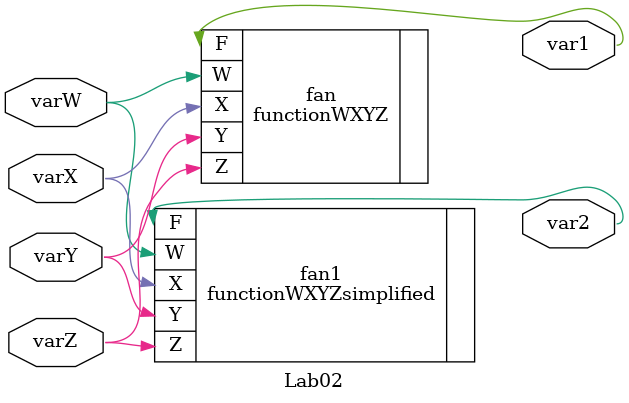
<source format=sv>
module Lab02(

	input logic varW, varX, varY, varZ, 
	output logic var1, var2
);

	functionWXYZ fan(.F(var1), .W(varW), .X(varX), .Y(varY), .Z(varZ)); 
	functionWXYZsimplified fan1(.F(var2), .W(varW), .X(varX), .Y(varY), .Z(varZ));

endmodule
</source>
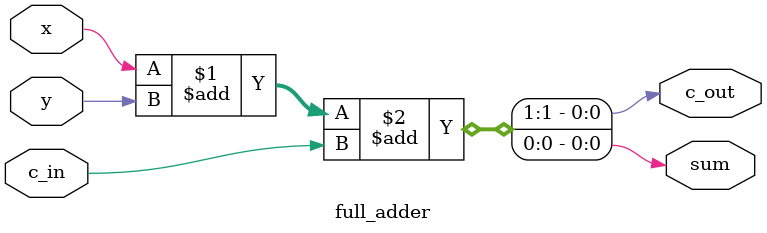
<source format=v>

module full_adder(x, y, c_in, sum, c_out);

	input x, y, c_in;
	output sum, c_out;

	assign {c_out, sum} = x + y + c_in;

endmodule

</source>
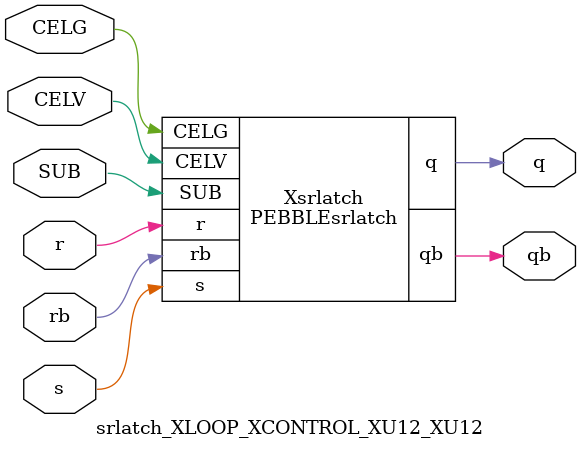
<source format=v>



module PEBBLEsrlatch ( q, qb, CELG, CELV, SUB, r, rb, s );

  input CELV;
  input s;
  output q;
  input rb;
  input r;
  input SUB;
  input CELG;
  output qb;
endmodule

//Celera Confidential Do Not Copy srlatch_XLOOP_XCONTROL_XU12_XU12
//Celera Confidential Symbol Generator
//SR Latch
module srlatch_XLOOP_XCONTROL_XU12_XU12 (CELV,CELG,s,r,rb,q,qb,SUB);
input CELV;
input CELG;
input s;
input r;
input rb;
input SUB;
output q;
output qb;

//Celera Confidential Do Not Copy srlatch
PEBBLEsrlatch Xsrlatch(
.CELV (CELV),
.r (r),
.s (s),
.q (q),
.qb (qb),
.rb (rb),
.SUB (SUB),
.CELG (CELG)
);
//,diesize,PEBBLEsrlatch

//Celera Confidential Do Not Copy Module End
//Celera Schematic Generator
endmodule

</source>
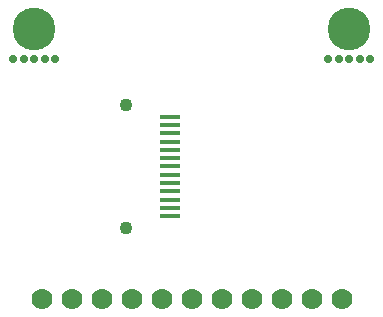
<source format=gbr>
G04 EAGLE Gerber RS-274X export*
G75*
%MOMM*%
%FSLAX34Y34*%
%LPD*%
%INSoldermask Bottom*%
%IPPOS*%
%AMOC8*
5,1,8,0,0,1.08239X$1,22.5*%
G01*
%ADD10C,0.701600*%
%ADD11C,1.778000*%
%ADD12C,3.617600*%
%ADD13R,1.801600X0.451600*%
%ADD14C,1.101600*%


D10*
X27940Y139700D03*
X19050Y139700D03*
X10160Y139700D03*
X1270Y139700D03*
X-7620Y139700D03*
X294640Y139700D03*
X285750Y139700D03*
X276860Y139700D03*
X267970Y139700D03*
X259080Y139700D03*
D11*
X270510Y-63500D03*
X245110Y-63500D03*
X219710Y-63500D03*
X194310Y-63500D03*
X168910Y-63500D03*
X143510Y-63500D03*
X118110Y-63500D03*
X92710Y-63500D03*
X67310Y-63500D03*
X41910Y-63500D03*
X16510Y-63500D03*
D12*
X10160Y165100D03*
X276860Y165100D03*
D13*
X124840Y13660D03*
X124840Y6660D03*
X124840Y90660D03*
X124840Y83660D03*
X124840Y76660D03*
X124840Y69660D03*
X124840Y62660D03*
X124840Y55660D03*
X124840Y48660D03*
X124840Y41660D03*
X124840Y34660D03*
X124840Y27660D03*
X124840Y20660D03*
D14*
X87840Y-3140D03*
X87840Y100860D03*
M02*

</source>
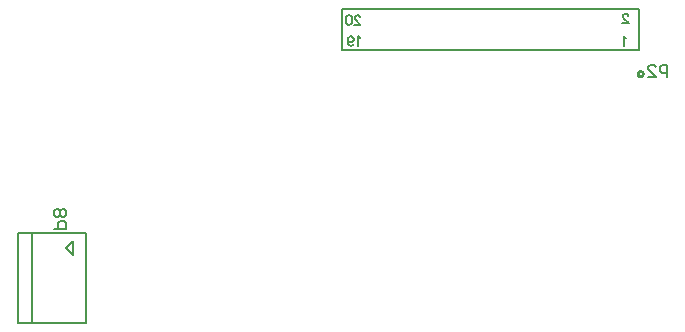
<source format=gbr>
%FSLAX23Y23*%
%MOIN*%
G70*
G01*
G75*
G04 Layer_Color=32896*
%ADD10C,0.089*%
%ADD11R,0.031X0.039*%
%ADD12R,0.012X0.059*%
%ADD13R,0.059X0.012*%
%ADD14R,0.043X0.039*%
%ADD15R,0.039X0.043*%
%ADD16R,0.087X0.043*%
%ADD17R,0.039X0.039*%
%ADD18R,0.043X0.087*%
%ADD19C,0.047*%
%ADD20R,0.079X0.098*%
%ADD21R,0.098X0.055*%
%ADD22R,0.118X0.055*%
%ADD23R,0.020X0.098*%
%ADD24R,0.039X0.024*%
%ADD25R,0.039X0.020*%
%ADD26R,0.051X0.059*%
%ADD27R,0.094X0.102*%
%ADD28R,0.079X0.020*%
%ADD29R,0.217X0.079*%
%ADD30R,0.059X0.051*%
%ADD31R,0.134X0.069*%
%ADD32R,0.041X0.069*%
%ADD33R,0.041X0.069*%
%ADD34R,0.047X0.024*%
%ADD35R,0.106X0.063*%
%ADD36R,0.079X0.114*%
%ADD37C,0.020*%
%ADD38C,0.012*%
%ADD39C,0.039*%
%ADD40C,0.008*%
%ADD41R,2.402X0.089*%
%ADD42R,0.089X2.411*%
%ADD43R,0.089X1.191*%
%ADD44C,0.098*%
%ADD45R,0.059X0.059*%
%ADD46C,0.059*%
%ADD47C,0.031*%
%ADD48C,0.039*%
%ADD49C,0.276*%
%ADD50C,0.035*%
%ADD51R,0.039X0.098*%
%ADD52C,0.010*%
%ADD53C,0.010*%
D40*
X356Y1675D02*
X380Y1698D01*
Y1651D02*
Y1698D01*
X356Y1675D02*
X380Y1651D01*
X242Y1425D02*
Y1725D01*
X195D02*
X423D01*
Y1425D02*
Y1725D01*
X195Y1425D02*
Y1725D01*
Y1425D02*
X423D01*
X1275Y2470D02*
X2265D01*
X1275Y2333D02*
Y2470D01*
Y2333D02*
X2265D01*
Y2470D01*
X2361Y2244D02*
Y2283D01*
X2342D01*
X2335Y2277D01*
Y2264D01*
X2342Y2257D01*
X2361D01*
X2296Y2244D02*
X2322D01*
X2296Y2270D01*
Y2277D01*
X2302Y2283D01*
X2315D01*
X2322Y2277D01*
X317Y1738D02*
X356D01*
Y1758D01*
X349Y1764D01*
X336D01*
X330Y1758D01*
Y1738D01*
X349Y1777D02*
X356Y1784D01*
Y1797D01*
X349Y1804D01*
X343D01*
X336Y1797D01*
X330Y1804D01*
X323D01*
X317Y1797D01*
Y1784D01*
X323Y1777D01*
X330D01*
X336Y1784D01*
X343Y1777D01*
X349D01*
X336Y1784D02*
Y1797D01*
X1337Y2443D02*
Y2445D01*
X1335Y2448D01*
X1334Y2449D01*
X1331Y2451D01*
X1325D01*
X1322Y2449D01*
X1320Y2448D01*
X1319Y2445D01*
Y2442D01*
X1320Y2439D01*
X1323Y2434D01*
X1338Y2419D01*
X1317D01*
X1301Y2451D02*
X1306Y2449D01*
X1309Y2445D01*
X1310Y2437D01*
Y2433D01*
X1309Y2425D01*
X1306Y2421D01*
X1301Y2419D01*
X1298D01*
X1294Y2421D01*
X1291Y2425D01*
X1289Y2433D01*
Y2437D01*
X1291Y2445D01*
X1294Y2449D01*
X1298Y2451D01*
X1301D01*
X1338Y2374D02*
X1335Y2375D01*
X1331Y2380D01*
Y2348D01*
X1296Y2369D02*
X1297Y2365D01*
X1300Y2362D01*
X1305Y2360D01*
X1306D01*
X1311Y2362D01*
X1314Y2365D01*
X1315Y2369D01*
Y2371D01*
X1314Y2375D01*
X1311Y2378D01*
X1306Y2380D01*
X1305D01*
X1300Y2378D01*
X1297Y2375D01*
X1296Y2369D01*
Y2362D01*
X1297Y2354D01*
X1300Y2350D01*
X1305Y2348D01*
X1308D01*
X1312Y2350D01*
X1314Y2353D01*
X2224Y2374D02*
X2221Y2375D01*
X2216Y2380D01*
Y2348D01*
X2230Y2447D02*
Y2449D01*
X2229Y2452D01*
X2227Y2453D01*
X2224Y2455D01*
X2218D01*
X2215Y2453D01*
X2214Y2452D01*
X2212Y2449D01*
Y2446D01*
X2214Y2443D01*
X2217Y2438D01*
X2232Y2423D01*
X2211D01*
D53*
X2281Y2254D02*
G03*
X2281Y2254I-9J0D01*
G01*
M02*

</source>
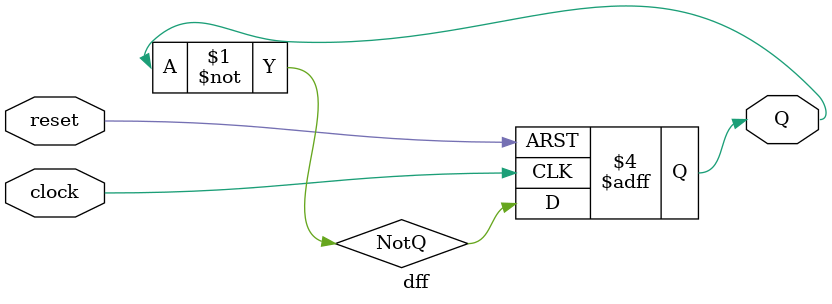
<source format=v>
module dff(
    input reset,
    input clock,
    //input D,
    output reg Q
    //output NotQ
);

    wire NotQ;
    assign NotQ = ~Q;
    
    initial begin
        Q <= 0;    
    end

    always @(posedge reset, posedge clock) begin
        if (reset) begin
            Q <= 0;
        end else if (clock) begin
            
            Q <= NotQ;
        end
    end
endmodule
</source>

--------------------------------------------------

Problem details: Find every line above that includes the word "Generator" and report only how many there are.

Exercise result: 2